Methods: Paired samples collected before and 3 months after RYGB from 28 women with obesity and T2D were analyzed by metabolomics with gas chromatography coupled to mass spectrometry. Samples include plasma (n = 56) and biopsies of gastric pouch (n = 18), gastric remnant (n = 10), duodenum (n = 16), jejunum (n = 18) and ileum (n = 18), collected by double-balloon enteroscopy.
Results: After RYGB, improvements in body composition, weight-related and glucose homeostasis parameters were observed. Plasma enriched metabolic pathways included arginine and proline metabolism, urea and tricarboxylic acid cycles, gluconeogenesis, malate-aspartate shuttle and carnitine synthesis. In gastrointestinal tissue, we observed alterations of ammonia recycling and carnitine synthesis in gastric pouch, phenylacetate metabolism and trehalose degradation in duodenum and jejunum, ketone bodies in jejunum, and lactose degradation in ileum. Intermediates molecules of the tricarboxylic acid cycle (TCA) were enriched, particularly in plasma, jejunum and ileum. Fluctuations of dicarboxylic acids (DCA) were relevant in several metabolomic tests and metabolite alterations included aminomalonate and fumaric, malic, oxalic and succinic acids. The product/substrate relationship between these molecules and its pathways may reflect a compensatory mechanism to balance metabolism.

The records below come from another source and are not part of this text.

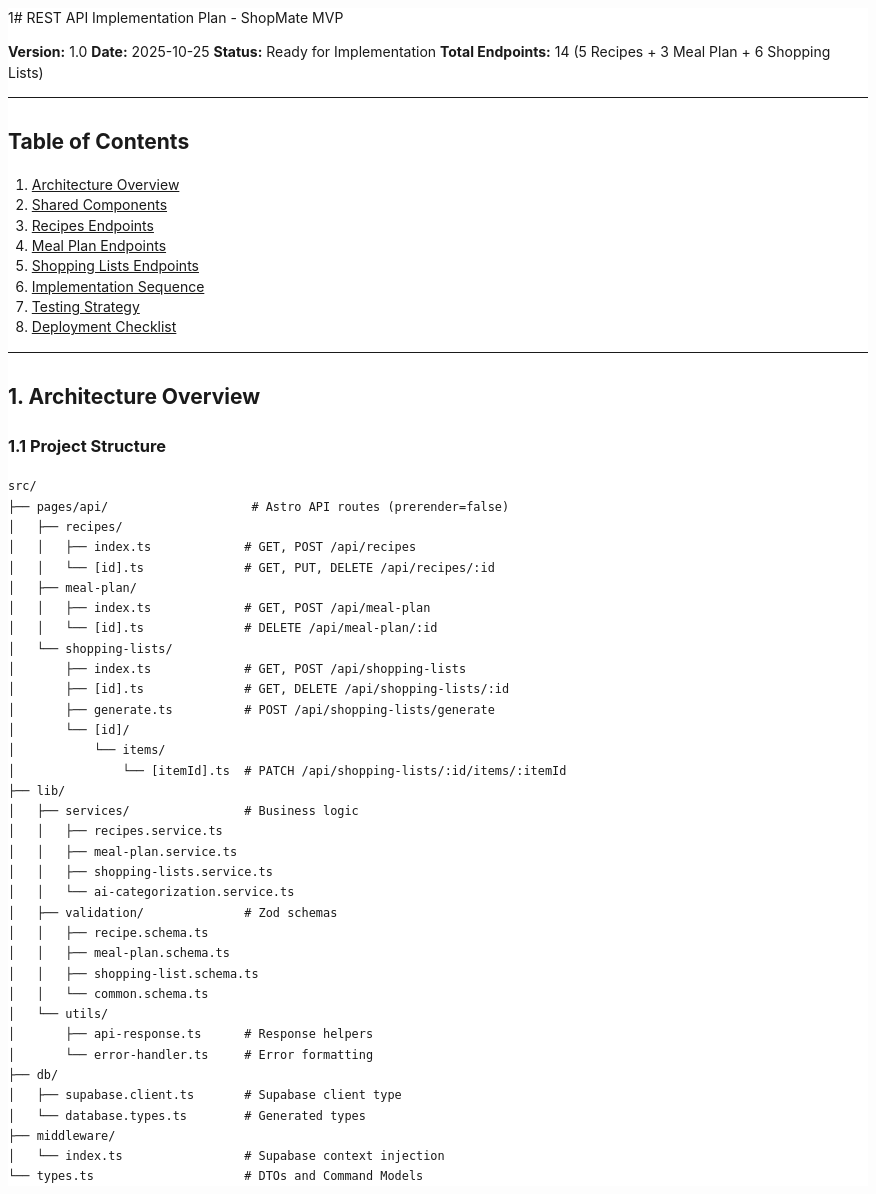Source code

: 1# REST API Implementation Plan - ShopMate MVP

**Version:** 1.0
**Date:** 2025-10-25
**Status:** Ready for Implementation
**Total Endpoints:** 14 (5 Recipes + 3 Meal Plan + 6 Shopping Lists)

---

## Table of Contents

1. [Architecture Overview](#1-architecture-overview)
2. [Shared Components](#2-shared-components)
3. [Recipes Endpoints](#3-recipes-endpoints)
4. [Meal Plan Endpoints](#4-meal-plan-endpoints)
5. [Shopping Lists Endpoints](#5-shopping-lists-endpoints)
6. [Implementation Sequence](#6-implementation-sequence)
7. [Testing Strategy](#7-testing-strategy)
8. [Deployment Checklist](#8-deployment-checklist)

---

## 1. Architecture Overview

### 1.1 Project Structure

```
src/
├── pages/api/                    # Astro API routes (prerender=false)
│   ├── recipes/
│   │   ├── index.ts             # GET, POST /api/recipes
│   │   └── [id].ts              # GET, PUT, DELETE /api/recipes/:id
│   ├── meal-plan/
│   │   ├── index.ts             # GET, POST /api/meal-plan
│   │   └── [id].ts              # DELETE /api/meal-plan/:id
│   └── shopping-lists/
│       ├── index.ts             # GET, POST /api/shopping-lists
│       ├── [id].ts              # GET, DELETE /api/shopping-lists/:id
│       ├── generate.ts          # POST /api/shopping-lists/generate
│       └── [id]/
│           └── items/
│               └── [itemId].ts  # PATCH /api/shopping-lists/:id/items/:itemId
├── lib/
│   ├── services/                # Business logic
│   │   ├── recipes.service.ts
│   │   ├── meal-plan.service.ts
│   │   ├── shopping-lists.service.ts
│   │   └── ai-categorization.service.ts
│   ├── validation/              # Zod schemas
│   │   ├── recipe.schema.ts
│   │   ├── meal-plan.schema.ts
│   │   ├── shopping-list.schema.ts
│   │   └── common.schema.ts
│   └── utils/
│       ├── api-response.ts      # Response helpers
│       └── error-handler.ts     # Error formatting
├── db/
│   ├── supabase.client.ts       # Supabase client type
│   └── database.types.ts        # Generated types
├── middleware/
│   └── index.ts                 # Supabase context injection
└── types.ts                     # DTOs and Command Models
```
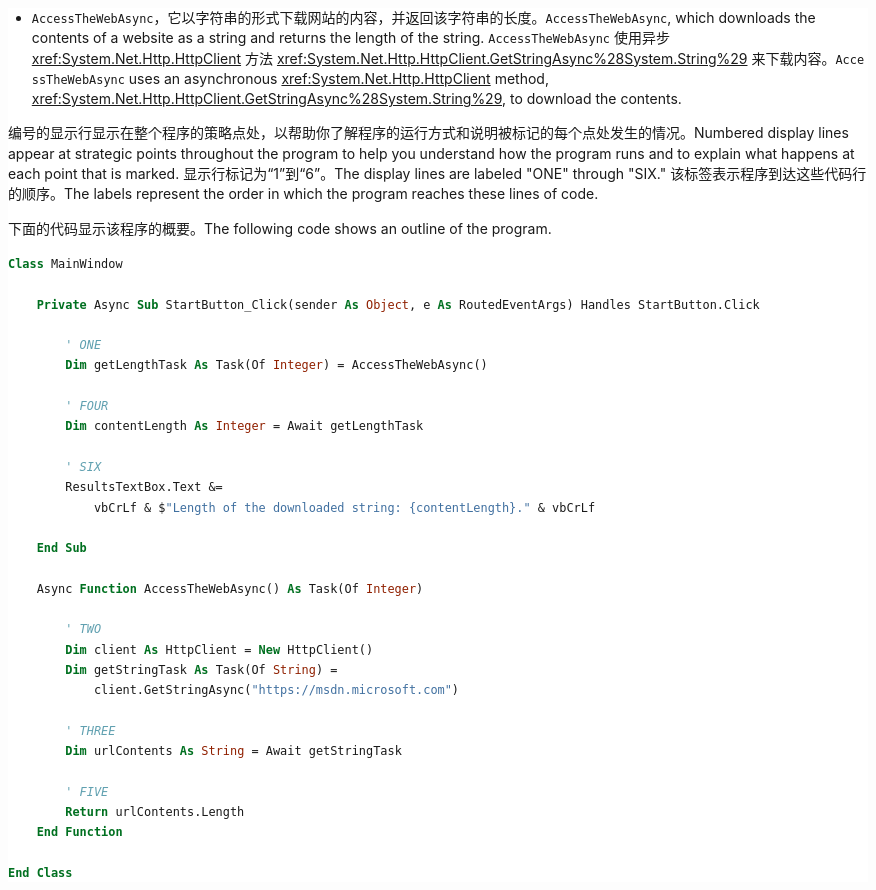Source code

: - <span data-ttu-id="cb3b9-113">`AccessTheWebAsync`，它以字符串的形式下载网站的内容，并返回该字符串的长度。</span><span class="sxs-lookup"><span data-stu-id="cb3b9-113">`AccessTheWebAsync`, which downloads the contents of a website as a string and returns the length of the string.</span></span> <span data-ttu-id="cb3b9-114">`AccessTheWebAsync` 使用异步 <xref:System.Net.Http.HttpClient> 方法 <xref:System.Net.Http.HttpClient.GetStringAsync%28System.String%29> 来下载内容。</span><span class="sxs-lookup"><span data-stu-id="cb3b9-114">`AccessTheWebAsync` uses an asynchronous <xref:System.Net.Http.HttpClient> method, <xref:System.Net.Http.HttpClient.GetStringAsync%28System.String%29>, to download the contents.</span></span>

<span data-ttu-id="cb3b9-115">编号的显示行显示在整个程序的策略点处，以帮助你了解程序的运行方式和说明被标记的每个点处发生的情况。</span><span class="sxs-lookup"><span data-stu-id="cb3b9-115">Numbered display lines appear at strategic points throughout the program to help you understand how the program runs and to explain what happens at each point that is marked.</span></span> <span data-ttu-id="cb3b9-116">显示行标记为“1”到“6”。</span><span class="sxs-lookup"><span data-stu-id="cb3b9-116">The display lines are labeled "ONE" through "SIX."</span></span> <span data-ttu-id="cb3b9-117">该标签表示程序到达这些代码行的顺序。</span><span class="sxs-lookup"><span data-stu-id="cb3b9-117">The labels represent the order in which the program reaches these lines of code.</span></span>

<span data-ttu-id="cb3b9-118">下面的代码显示该程序的概要。</span><span class="sxs-lookup"><span data-stu-id="cb3b9-118">The following code shows an outline of the program.</span></span>

```vb
Class MainWindow

    Private Async Sub StartButton_Click(sender As Object, e As RoutedEventArgs) Handles StartButton.Click

        ' ONE
        Dim getLengthTask As Task(Of Integer) = AccessTheWebAsync()

        ' FOUR
        Dim contentLength As Integer = Await getLengthTask

        ' SIX
        ResultsTextBox.Text &=
            vbCrLf & $"Length of the downloaded string: {contentLength}." & vbCrLf

    End Sub

    Async Function AccessTheWebAsync() As Task(Of Integer)

        ' TWO
        Dim client As HttpClient = New HttpClient()
        Dim getStringTask As Task(Of String) =
            client.GetStringAsync("https://msdn.microsoft.com")

        ' THREE
        Dim urlContents As String = Await getStringTask

        ' FIVE
        Return urlContents.Length
    End Function

End Class
```
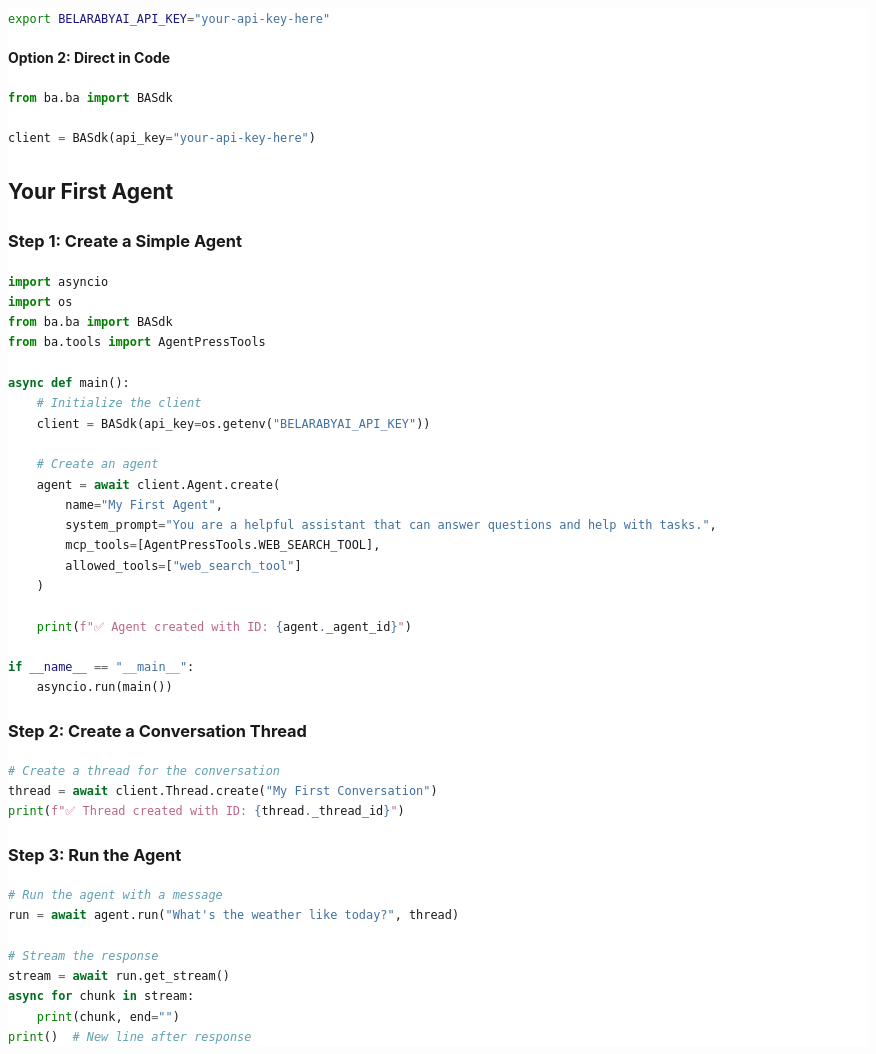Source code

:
 ```bash
export BELARABYAI_API_KEY="your-api-key-here"
```

#### Option 2: Direct in Code

```python
from ba.ba import BASdk

client = BASdk(api_key="your-api-key-here")
```

## Your First Agent

### Step 1: Create a Simple Agent

```python
import asyncio
import os
from ba.ba import BASdk
from ba.tools import AgentPressTools

async def main():
    # Initialize the client
    client = BASdk(api_key=os.getenv("BELARABYAI_API_KEY"))
    
    # Create an agent
    agent = await client.Agent.create(
        name="My First Agent",
        system_prompt="You are a helpful assistant that can answer questions and help with tasks.",
        mcp_tools=[AgentPressTools.WEB_SEARCH_TOOL],
        allowed_tools=["web_search_tool"]
    )
    
    print(f"✅ Agent created with ID: {agent._agent_id}")

if __name__ == "__main__":
    asyncio.run(main())
```

### Step 2: Create a Conversation Thread

```python
# Create a thread for the conversation
thread = await client.Thread.create("My First Conversation")
print(f"✅ Thread created with ID: {thread._thread_id}")
```

### Step 3: Run the Agent

```python
# Run the agent with a message
run = await agent.run("What's the weather like today?", thread)

# Stream the response
stream = await run.get_stream()
async for chunk in stream:
    print(chunk, end="")
print()  # New line after response
```
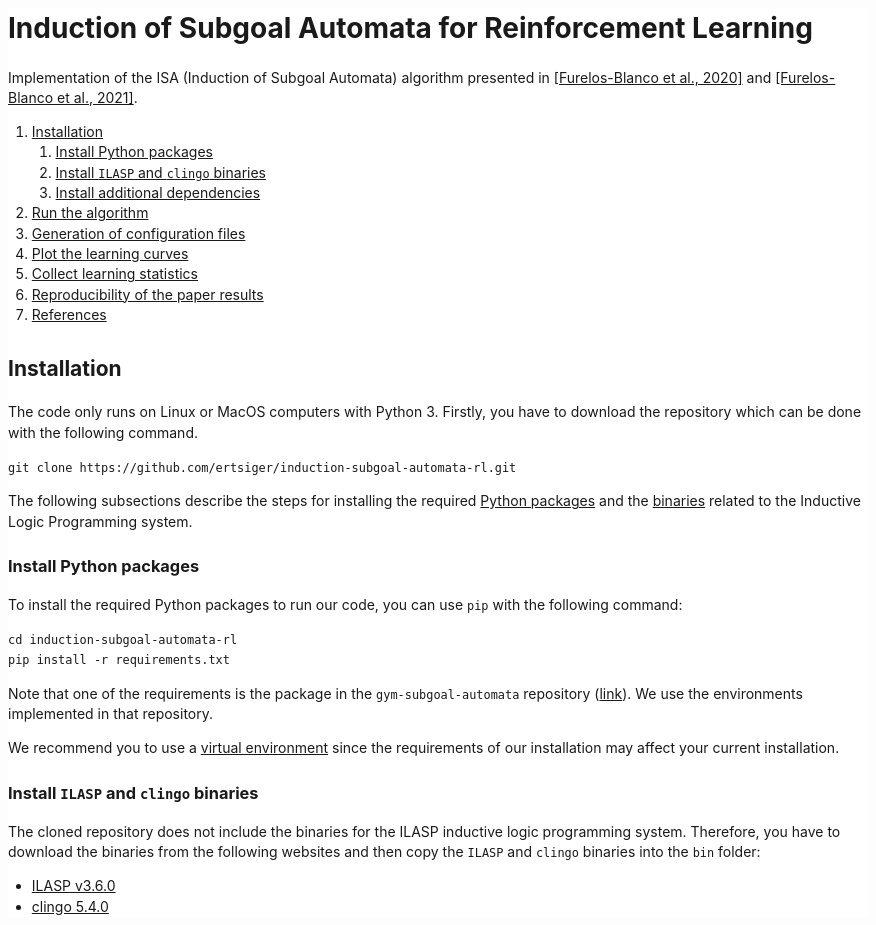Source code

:# Induction of Subgoal Automata for Reinforcement Learning
Implementation of the ISA (Induction of Subgoal Automata) algorithm presented in [[Furelos-Blanco et al., 2020]](#references) and [[Furelos-Blanco et al., 2021]](#references).

1. [Installation](#installation)
    1. [Install Python packages](#install-python)
    1. [Install `ILASP` and `clingo` binaries](#install-ilasp-clingo)
    1. [Install additional dependencies](#install-additional-dependencies)
1. [Run the algorithm](#running-isa)
1. [Generation of configuration files](#config-file-generator)
1. [Plot the learning curves](#plot-results)
1. [Collect learning statistics](#collect-stats)
1. [Reproducibility of the paper results](#result-reproducibility)
1. [References](#references)

## <a name="installation"></a>Installation
The code only runs on Linux or MacOS computers with Python 3. Firstly, you have to download the repository which can be
done with the following command.
```
git clone https://github.com/ertsiger/induction-subgoal-automata-rl.git
```

The following subsections describe the steps for installing the required [Python packages](#install-python) and the [binaries](#install-ilasp-clingo) related to the
Inductive Logic Programming system.

### <a name="install-python"></a> Install Python packages
To install the required Python packages to run our code, you can use `pip` with the following command:

```
cd induction-subgoal-automata-rl
pip install -r requirements.txt
```

Note that one of the requirements is the package in the `gym-subgoal-automata` repository ([link](https://github.com/ertsiger/gym-subgoal-automata)).
We use the environments implemented in that repository. 

We recommend you to use a [virtual environment](https://docs.python.org/3/tutorial/venv.html) 
since the requirements of our installation may affect your current installation.

### <a name="install-ilasp-clingo"></a> Install `ILASP` and `clingo` binaries
The cloned repository does not include the binaries for the ILASP inductive logic programming system. Therefore, you have
to download the binaries from the following websites and then copy the 
`ILASP` and `clingo` binaries into the `bin` folder:
* [ILASP v3.6.0](https://github.com/marklaw/ILASP-releases/releases/tag/v3.6.0)
* [clingo 5.4.0](https://github.com/potassco/clingo/releases/tag/v5.4.0)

Conclusions: RYGB was associated with systemic and GI metabolic reprogramming. DCA alterations links ω and β fatty acid oxidation to homeostatic mechanisms, including TCA cycle improvement. This article is protected by copyright. All rights reserved.
Keywords: bariatric surgery < research and diseases; metabolomics; obesity < research and diseases; succinate; type 2 diabetes.